Medically unexplained symptoms
The term “medically unexplained symptoms” (MUS) has been used in patients with significant symptoms without a physical disease.1 The term also includes individuals with overlapping clusters of symptoms such as irritable bowel syndrome, fibromyalgia or chronic fatigue.
The most common symptoms attributed to MUS: pain, including diffuse myalgias, arthralgias, low back pain, headache, and dysuria.1 Other symptoms include fatigue and insomnia, tinnitus, atypical facial pain, chest pain, palpitations, dyspnea, bloating, nausea, abdominal discomfort, constipation, and diarrhea, chronic pelvic pain, dyspareunia, vulvodynia, and dysmenorrhea, pseudoseizures, dizziness, weakness.1
MUS is presumed to be a psychiatric diagnosis. Treatment of MUS has been dominated by talk therapies.2 Dr. Unigwe writes that “persons with medically unexplained symptoms are often not perceived as having chronic, enduring, mental and physical illness.”
Lyme disease patients may be misdiagnosed as MUS, in part due to the poor sensitivity of Lyme tests.

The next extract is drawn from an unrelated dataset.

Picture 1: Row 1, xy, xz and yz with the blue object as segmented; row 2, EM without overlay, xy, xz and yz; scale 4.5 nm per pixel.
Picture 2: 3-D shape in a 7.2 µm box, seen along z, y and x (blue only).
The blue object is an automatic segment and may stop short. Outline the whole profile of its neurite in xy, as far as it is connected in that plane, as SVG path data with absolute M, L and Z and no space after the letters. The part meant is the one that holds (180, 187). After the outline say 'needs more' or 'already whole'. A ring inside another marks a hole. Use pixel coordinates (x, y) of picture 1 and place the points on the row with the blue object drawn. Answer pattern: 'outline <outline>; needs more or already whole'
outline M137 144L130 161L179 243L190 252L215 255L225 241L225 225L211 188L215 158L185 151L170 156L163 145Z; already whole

Out of 104 patients diagnosed by an EM rash, 41% tested negative before and after treatment.3
The majority of seropositive individuals on both acute and convalescent serology had a positive IgM and a negative IgG western blot. “These findings underline the difficulty for rheumatologists in identifying a prior exposure to Lyme disease in caring for patients with medically unexplained symptoms or fibromyalgia-like syndromes.”3
Editor’s Note: Whether it is our patient or our child, seeking a second medical opinion, consulting with other specialists and vigorously researching every avenue that might improve the health and quality of life for that child is of the utmost importance. No physician should discourage families from seeking to find treatment that works and will bring relief to their child.

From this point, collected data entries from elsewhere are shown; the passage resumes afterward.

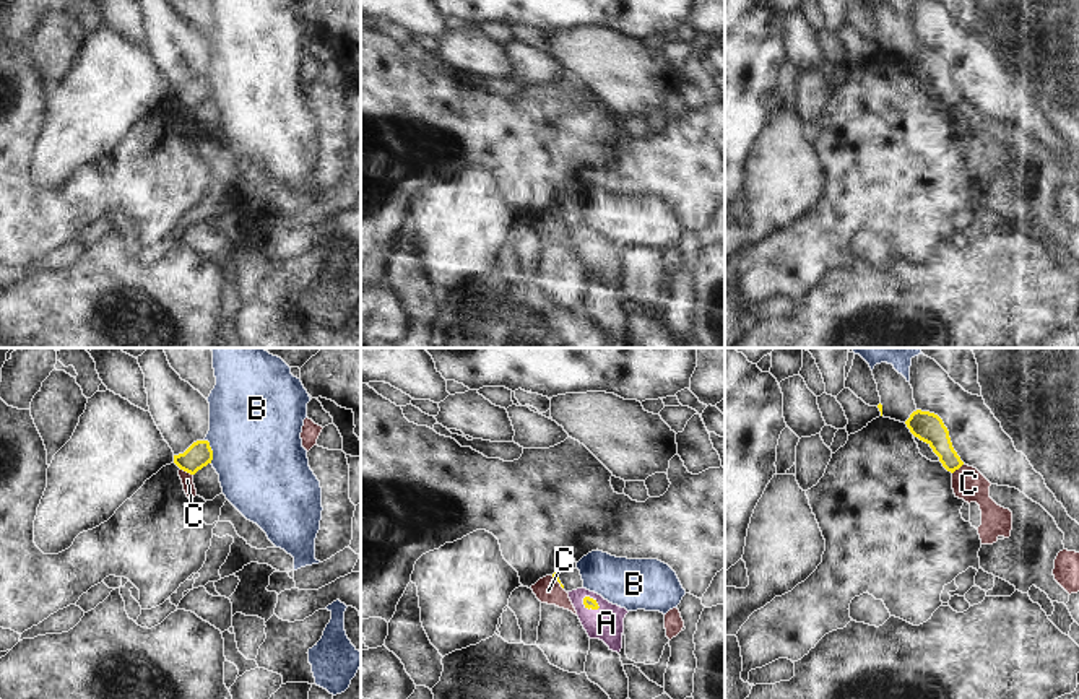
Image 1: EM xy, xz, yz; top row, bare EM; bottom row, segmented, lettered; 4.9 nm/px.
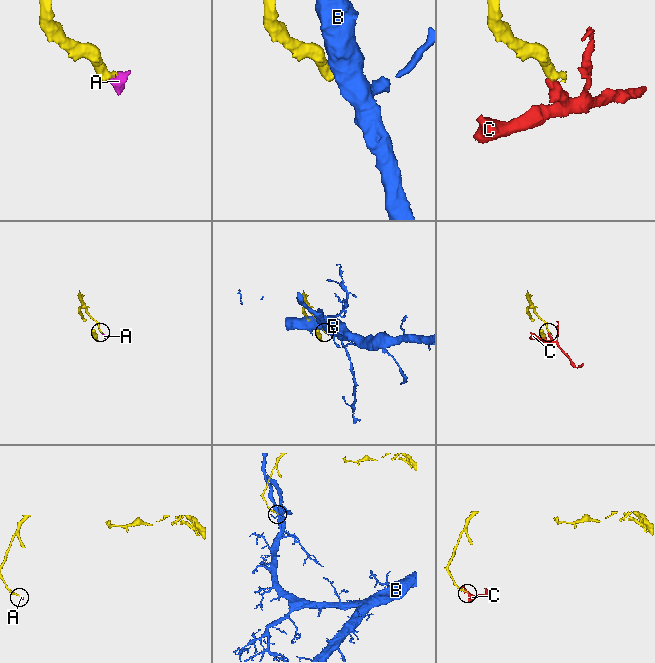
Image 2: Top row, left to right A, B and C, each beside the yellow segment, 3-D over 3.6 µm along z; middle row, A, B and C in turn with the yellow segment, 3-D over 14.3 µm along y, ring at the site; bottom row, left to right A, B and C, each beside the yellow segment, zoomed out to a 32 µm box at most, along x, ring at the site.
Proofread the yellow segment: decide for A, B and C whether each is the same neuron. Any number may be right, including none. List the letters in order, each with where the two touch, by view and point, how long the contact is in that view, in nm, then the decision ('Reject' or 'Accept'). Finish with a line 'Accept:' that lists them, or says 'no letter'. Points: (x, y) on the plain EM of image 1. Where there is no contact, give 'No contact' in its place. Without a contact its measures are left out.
A: Touches yellow at xz (592, 234). Shared border 100 nm. Accept
B: Touches yellow at xy (212, 86). Shared border 120 nm. Reject
C: Touches yellow at xy (187, 108). Shared border 70 nm. Reject
Accept: A.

- Isaac ML, Paauw DS. Medically unexplained symptoms. The Medical clinics of North America. May 2014;98(3):663-672.
- Unigwe C, Rowett M, Udo I. Reflections on the management of medically unexplained symptoms. The psychiatric bulletin. Oct 2014;38(5):252.
- Rebman AW, Crowder LA, Kirkpatrick A, Aucott JN. Characteristics of seroconversion and implications for diagnosis of post-treatment Lyme disease syndrome: acute and convalescent serology among a prospective cohort of early Lyme disease patients. Clin Rheumatol. Jun 13 2014.